TRY IT. With pictures removed, print the listing exactly.

::::::

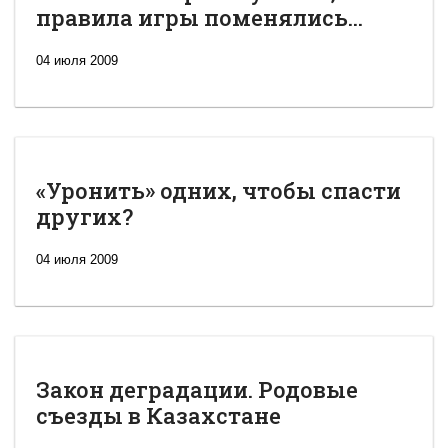
правила игры поменялись...
04 июля 2009
«Уронить» одних, чтобы спасти
других?
04 июля 2009
Закон деградации. Родовые
съезды в Казахстане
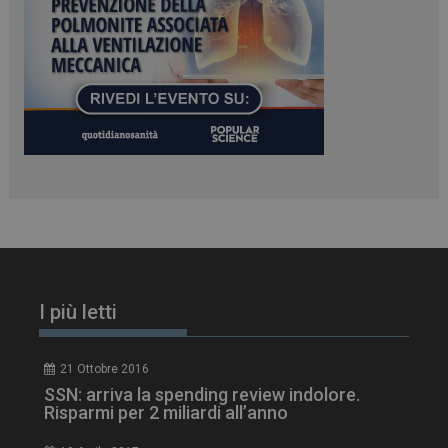
tracking-sites-
www.dailyhealthindustry.it
4
ironfish-session-id
settimane
2 giorni
ARRAffinity
Sessione
Microsoft Corporation
.www.dailyhealthindustry.it
I più letti
21 Ottobre 2016
SSN: arriva la spending review indolore.
Risparmi per 2 miliardi all’anno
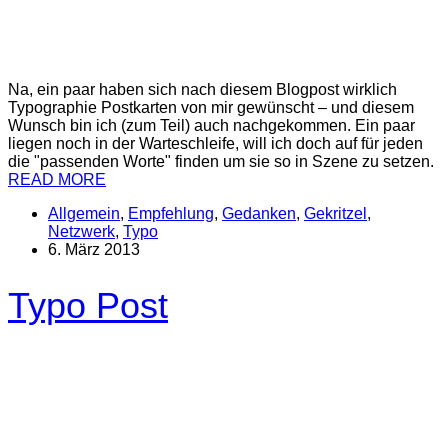
Na, ein paar haben sich nach diesem Blogpost wirklich
Typographie Postkarten von mir gewünscht – und diesem
Wunsch bin ich (zum Teil) auch nachgekommen. Ein paar
liegen noch in der Warteschleife, will ich doch auf für jeden
die "passenden Worte" finden um sie so in Szene zu setzen.
READ MORE
Allgemein
,
Empfehlung
,
Gedanken
,
Gekritzel
,
Netzwerk
,
Typo
6. März 2013
Typo Post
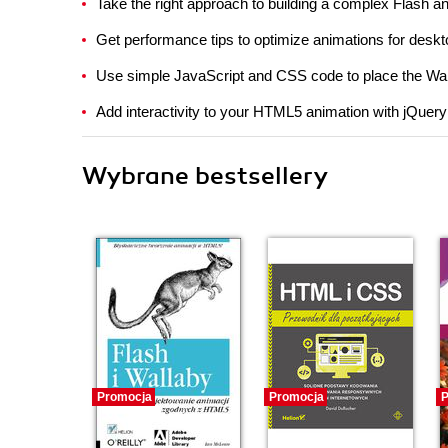
Take the right approach to building a complex Flash 
Get performance tips to optimize animations for desk
Use simple JavaScript and CSS code to place the Wal
Add interactivity to your HTML5 animation with jQuery
Wybrane bestsellery
Promocja
Promocja
P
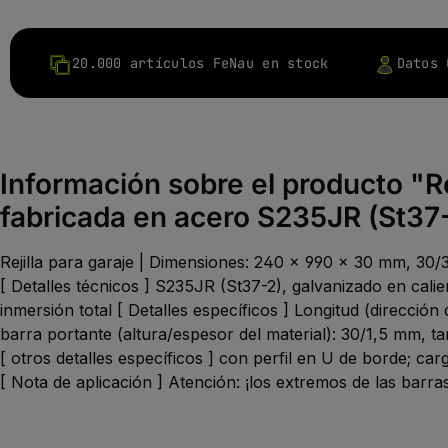
20.000 artículos FeNau en stock
Datos 
Información sobre el producto "R
fabricada en acero S235JR (St37-2
Rejilla para garaje | Dimensiones: 240 x 990 x 30 mm, 30/
[ Detalles técnicos ] S235JR (St37-2), galvanizado en calie
inmersión total [ Detalles específicos ] Longitud (dirección
barra portante (altura/espesor del material): 30/1,5 mm, 
[ otros detalles específicos ] con perfil en U de borde; ca
[ Nota de aplicación ] Atención: ¡los extremos de las barr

::::::

SOLUTION FOR THIS EXERCISE.
правила игры поменялись...
04 июля 2009
«Уронить» одних, чтобы спасти
других?
04 июля 2009
Закон деградации. Родовые
съезды в Казахстане
tracking-sites-
www.dailyhealthindustry.it
4
ironfish-session-id
settimane
2 giorni
ARRAffinity
Sessione
Microsoft Corporation
.www.dailyhealthindustry.it
I più letti
21 Ottobre 2016
SSN: arriva la spending review indolore.
Risparmi per 2 miliardi all’anno
Na, ein paar haben sich nach diesem Blogpost wirklich
Typographie Postkarten von mir gewünscht – und diesem
Wunsch bin ich (zum Teil) auch nachgekommen. Ein paar
liegen noch in der Warteschleife, will ich doch auf für jeden
die "passenden Worte" finden um sie so in Szene zu setzen.
READ MORE
Allgemein
,
Empfehlung
,
Gedanken
,
Gekritzel
,
Netzwerk
,
Typo
6. März 2013
Typo Post
Take the right approach to building a complex Flash 
Get performance tips to optimize animations for desk
Use simple JavaScript and CSS code to place the Wal
Add interactivity to your HTML5 animation with jQuery
Wybrane bestsellery
Promocja
Promocja
P
20.000 artículos FeNau en stock
Datos 
Información sobre el producto "R
fabricada en acero S235JR (St37-2
Rejilla para garaje | Dimensiones: 240 x 990 x 30 mm, 30/
[ Detalles técnicos ] S235JR (St37-2), galvanizado en calie
inmersión total [ Detalles específicos ] Longitud (dirección
barra portante (altura/espesor del material): 30/1,5 mm, 
[ otros detalles específicos ] con perfil en U de borde; ca
[ Nota de aplicación ] Atención: ¡los extremos de las barr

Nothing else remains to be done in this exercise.